A. “Last June, my husband Ken was going to participate in the Flight for Sight fun run. Like always, I wanted to be there to see him reach his goal that he had been working towards for several months before the event. We were about half way to the race location, when Ken looked at me, and said, “you should do this with me.” I just laughed, and looked at him like he was insane. But before I could blink, I was at the starting line waiting for the gun to fire. As I was doing the race, I thought of how it would be if I were blind. If I could not see, I would basically be totally dependent on others, to help me live life."

"It was at that moment that I realized how lucky I was. I am lucky because I am able to see, and my sight helps me maintain independence. My independence is something that I treasure and value every day!"

"Furthermore, I reflected how fortunate I was, because I am able to help others, despite my physical challenges, and I wanted to do more to help. So, I thought driving to Spokane (her original destination, which was recently changed to Portland) would challenge me, and be something that I could do, almost, on my own."

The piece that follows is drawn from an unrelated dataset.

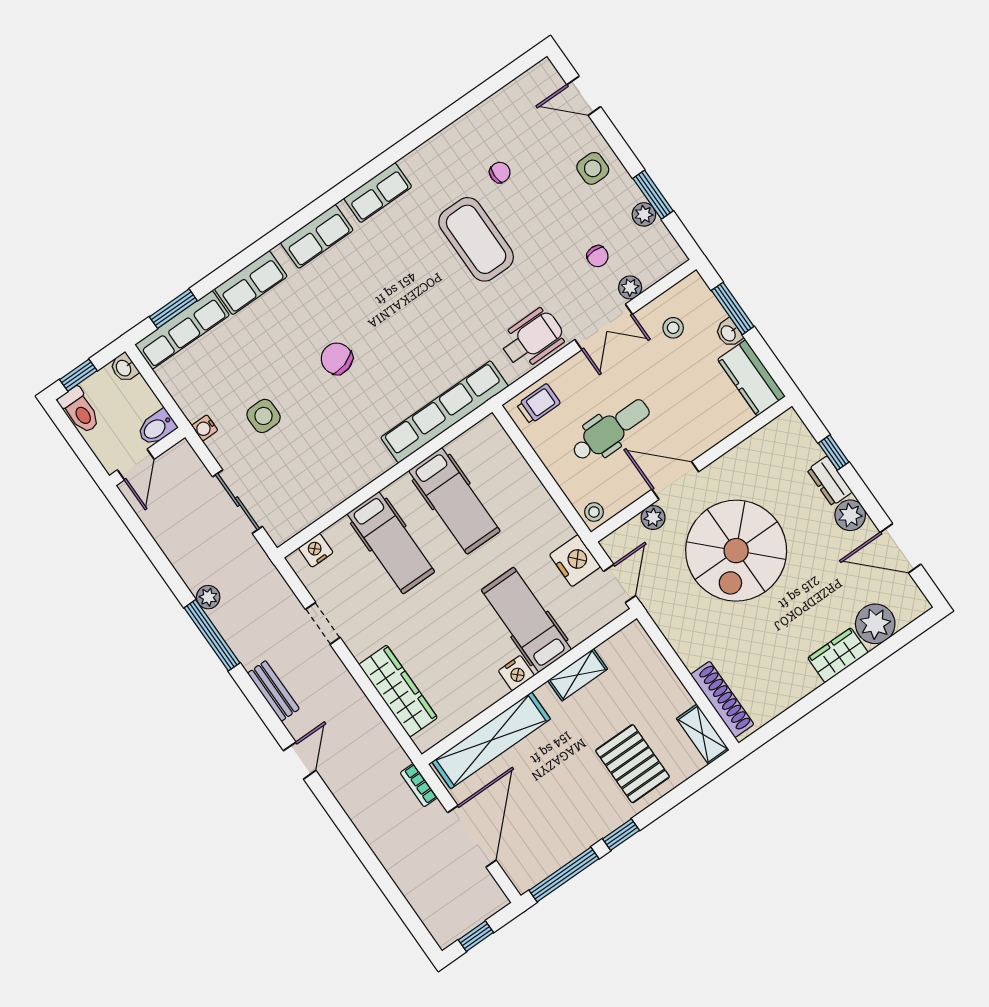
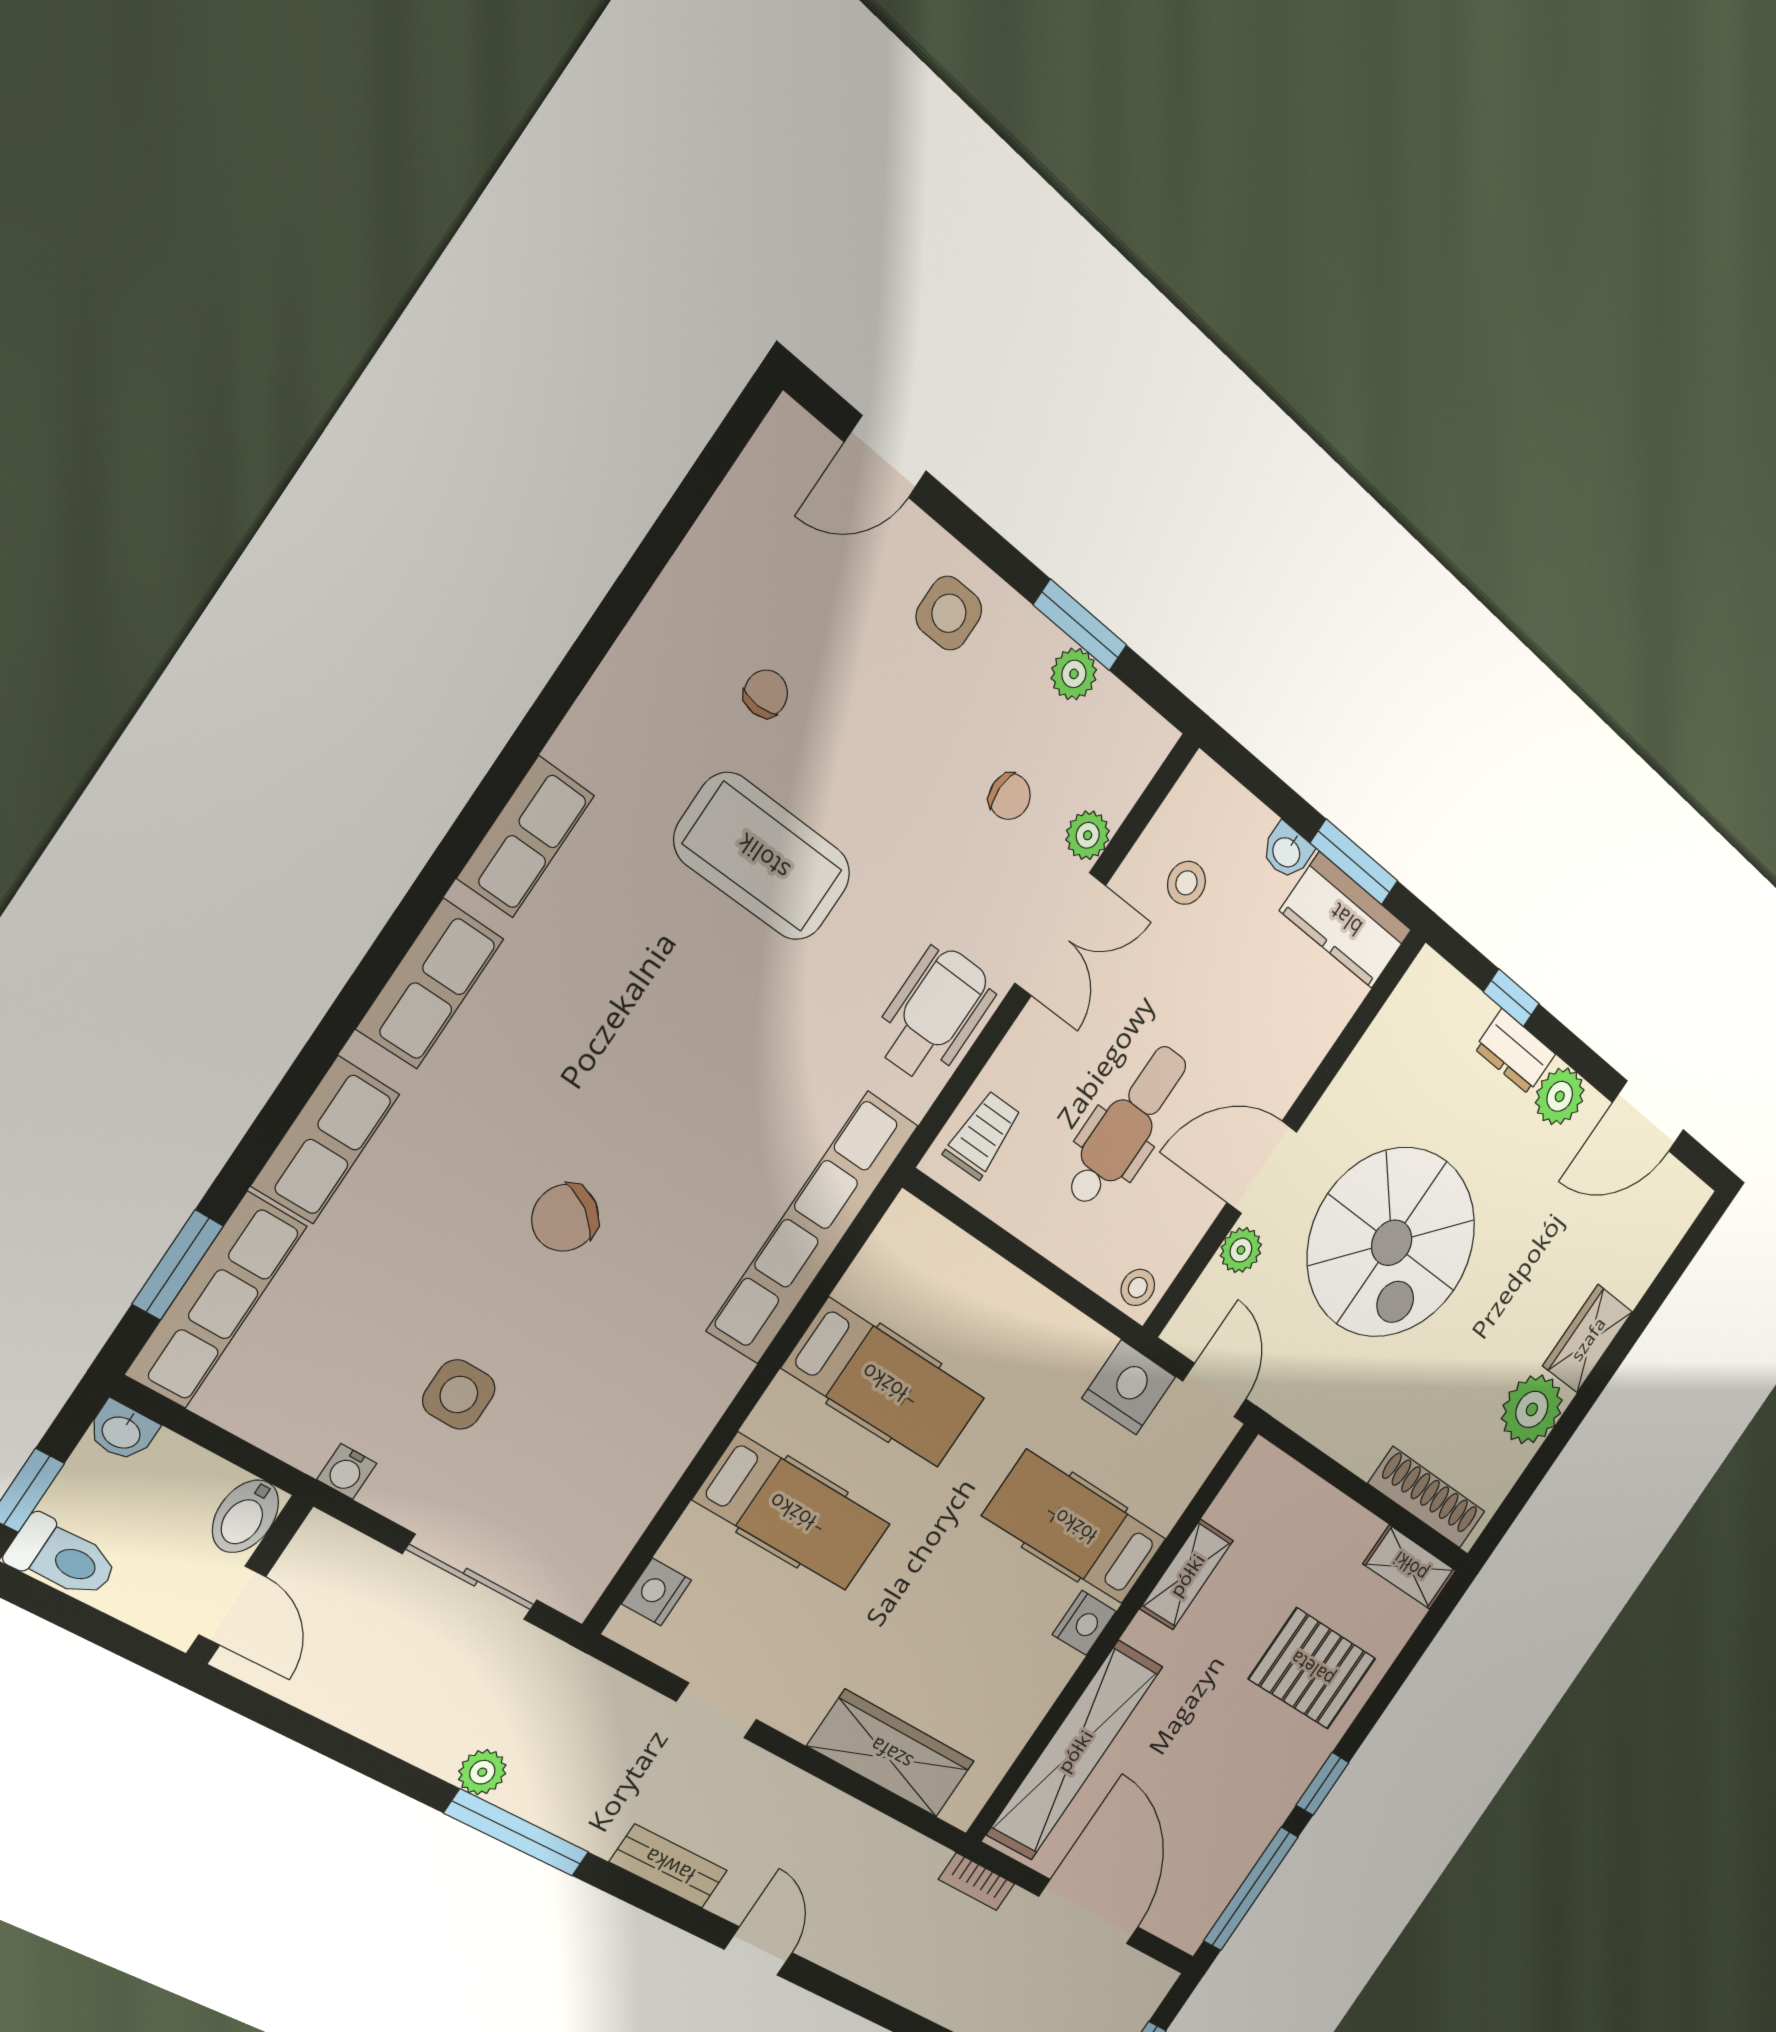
window: (733, 308) -> (1354, 862), moved
chair: (337, 359) -> (565, 1218), turned -41
plant: (875, 624) -> (1532, 1409), moved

"I gave it some thought, for a few days, before I told anyone about it, and decided to go for it. I told Ken and my son first. Ken thought I was off my rocker, but he supports me even so! Michael, our son, was all over the idea, and seeing him smile, as we talked about it, gave me more motivation to do it!”

Q. When will you know you have succeeded?

A. “Well, I guess it depends on how you define "succeed." So far, we have raised $18,735 for Guide Dogs of America.  Although my goal is $42,000, that is certainly a success. Information on how people can help contribute towards this goal can be found on ourFacebook page. We have certainly raised awareness for the cause and rallied together many people behind this cause. Certainly I could not do this myself. You can see many of the people who contributed to this project on the Aerospace Machinists Union District 751's website."

"After the event is over, I am not sure what we will be doing.  Mostly I will be looking forward to planning activities and spending time with our son, Michael. Maybe we can make this an annual ride, and have other people participate as well. And someday, I would like to figure out how to make a solo sky dive.”